# Mounting FERNS



## Jeremiah (Mar 1, 2008)

Hi all,

Just curious how some of you mount epiphytic ferns ?

I know with broms, when Id recieve them and they were planted in soil , Id just cut all the roots off and theyd grow new ones.
But ferns is a new ballgame for me.. I was thinking of washing all the soil away and mounting them in sphagnum moss > ? <

How do you do it ?

Thanks, -Jeremiah


----------



## harrywitmore (Feb 9, 2004)

It would help to know what ferns species you are referring to.


----------



## Jeremiah (Mar 1, 2008)

A number of them from Tropiflora: 

1. Davallia fejeensis 'Plumosa' ‘Lacy Hare's Foot Fern’

2. Microgramma lycopodioides 

3. Microsorum thailandicum ’Oil Fern’


----------



## harrywitmore (Feb 9, 2004)

Your approach for 1 and 2 should work fine. I'm surprised that Microgramma lycopodioides (I would like to see a picture of this one) has a root ball at all. If you have cuttings with not many roots you can just attach them to whatever you are mounting them to. If the humidity is really high they don't need mush to put roots into. 

I have never grown the Microsorum mounted but I suspect your approach would work.


----------



## Corpus Callosum (Apr 7, 2007)

I would like to see a picture of Microgramma lycopodioides as well. Most places that sell this fern have it misidentified and I'm still curious as to what the real lycopodioides looks like.


----------



## Jeremiah (Mar 1, 2008)

Hi Harry, 

Here is a pic of the Microgramma lycopodioides : http://www.tropiflora.com/creport/cr18-1/4257-2.jpg

For some size reference the plants are in 2inch netlike pots.

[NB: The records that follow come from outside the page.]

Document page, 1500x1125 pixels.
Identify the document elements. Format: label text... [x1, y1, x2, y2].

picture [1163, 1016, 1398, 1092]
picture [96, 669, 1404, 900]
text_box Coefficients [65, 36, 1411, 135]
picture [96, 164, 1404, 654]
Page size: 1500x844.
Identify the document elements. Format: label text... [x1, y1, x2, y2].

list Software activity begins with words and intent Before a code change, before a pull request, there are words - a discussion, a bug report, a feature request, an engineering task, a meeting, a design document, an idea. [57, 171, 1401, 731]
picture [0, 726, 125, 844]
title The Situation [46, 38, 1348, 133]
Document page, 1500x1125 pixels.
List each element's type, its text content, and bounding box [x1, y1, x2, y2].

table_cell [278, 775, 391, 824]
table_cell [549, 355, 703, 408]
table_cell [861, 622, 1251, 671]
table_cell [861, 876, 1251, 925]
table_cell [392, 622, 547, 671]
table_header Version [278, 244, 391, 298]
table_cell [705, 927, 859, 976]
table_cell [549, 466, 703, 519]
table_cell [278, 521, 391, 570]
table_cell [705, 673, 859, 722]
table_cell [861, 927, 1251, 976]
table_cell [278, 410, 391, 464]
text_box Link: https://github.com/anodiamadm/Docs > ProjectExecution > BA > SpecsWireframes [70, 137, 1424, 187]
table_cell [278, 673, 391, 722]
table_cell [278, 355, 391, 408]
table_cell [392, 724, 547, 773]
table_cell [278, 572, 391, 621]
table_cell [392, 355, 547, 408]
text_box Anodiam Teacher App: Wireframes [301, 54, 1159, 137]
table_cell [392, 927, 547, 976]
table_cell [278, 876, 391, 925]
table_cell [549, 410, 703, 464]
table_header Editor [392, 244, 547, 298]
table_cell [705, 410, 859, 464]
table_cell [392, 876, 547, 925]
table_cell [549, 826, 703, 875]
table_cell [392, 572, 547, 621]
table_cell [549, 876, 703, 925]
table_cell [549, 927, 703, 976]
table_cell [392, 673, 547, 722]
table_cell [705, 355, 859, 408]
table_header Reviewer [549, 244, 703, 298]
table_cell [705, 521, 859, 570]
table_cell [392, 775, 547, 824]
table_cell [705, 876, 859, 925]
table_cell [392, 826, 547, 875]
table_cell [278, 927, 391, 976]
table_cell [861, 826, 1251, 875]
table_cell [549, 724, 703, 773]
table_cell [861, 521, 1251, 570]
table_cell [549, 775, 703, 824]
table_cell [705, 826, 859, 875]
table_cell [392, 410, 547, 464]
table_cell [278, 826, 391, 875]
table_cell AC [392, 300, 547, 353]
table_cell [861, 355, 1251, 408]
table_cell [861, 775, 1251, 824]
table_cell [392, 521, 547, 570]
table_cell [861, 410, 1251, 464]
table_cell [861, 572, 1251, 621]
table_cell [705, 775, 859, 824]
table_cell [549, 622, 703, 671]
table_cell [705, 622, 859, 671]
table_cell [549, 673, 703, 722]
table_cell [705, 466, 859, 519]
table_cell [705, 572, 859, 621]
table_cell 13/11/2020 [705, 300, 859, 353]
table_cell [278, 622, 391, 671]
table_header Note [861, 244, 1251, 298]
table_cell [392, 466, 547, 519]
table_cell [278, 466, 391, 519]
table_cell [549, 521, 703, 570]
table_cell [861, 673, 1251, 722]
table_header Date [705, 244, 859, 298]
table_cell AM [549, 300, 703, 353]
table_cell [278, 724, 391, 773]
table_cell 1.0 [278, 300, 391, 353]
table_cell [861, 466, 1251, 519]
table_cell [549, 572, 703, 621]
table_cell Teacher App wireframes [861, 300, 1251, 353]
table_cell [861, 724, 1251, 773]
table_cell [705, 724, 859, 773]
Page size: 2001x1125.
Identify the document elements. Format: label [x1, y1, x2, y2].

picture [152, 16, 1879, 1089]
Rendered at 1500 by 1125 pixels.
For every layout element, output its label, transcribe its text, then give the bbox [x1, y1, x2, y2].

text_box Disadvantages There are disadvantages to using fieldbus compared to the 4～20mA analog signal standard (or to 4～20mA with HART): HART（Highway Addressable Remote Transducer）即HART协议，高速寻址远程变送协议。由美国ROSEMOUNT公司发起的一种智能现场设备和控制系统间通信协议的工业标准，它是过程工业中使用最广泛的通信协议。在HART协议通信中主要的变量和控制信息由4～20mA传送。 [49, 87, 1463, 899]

These ferns will be planted amongst small broms for some new pumilio tanks Im setting up. I will be doing a construction journal so keep your eyes peeled !


----------



## Jeremiah (Mar 1, 2008)

Michael,

Not sure if this is the real Microgramma lycopodioides. Tropiflora describes it " A creeping epiphytic fern with a slender, many branching rhizome, covered with rusty-brown scales and simple fronds that are thin and papery, about 2in long. Makes a superior hanging basket plant and will grow well mounted. Easy to grow, keep slightly moist but not wet. Nice specimens in 2in net pots, 
$6.00"


----------



## harrywitmore (Feb 9, 2004)

If the viens in the fronds are not very distinctive then this is most likely another species. Looks like M nitida to me.


----------



## SeaDuck (Nov 8, 2006)

Harry, I agree. I bought one from them and fronds are about 4+ inches long. A nice plant however incorrectly labeled. Robert


----------



## Frogtofall (Feb 16, 2006)

I thought I'd post what I have as M. lycopodioides... Does this seem accurate?


----------



## harrywitmore (Feb 9, 2004)

Antone, this looks more like it. It would take an examination of the pollen and rhizome scales to tell for sure. Did this one come from someone on this list?


----------



## Frogtofall (Feb 16, 2006)

No, it sure didn't. This is from a Botanical Garden whom will remain nameless.


----------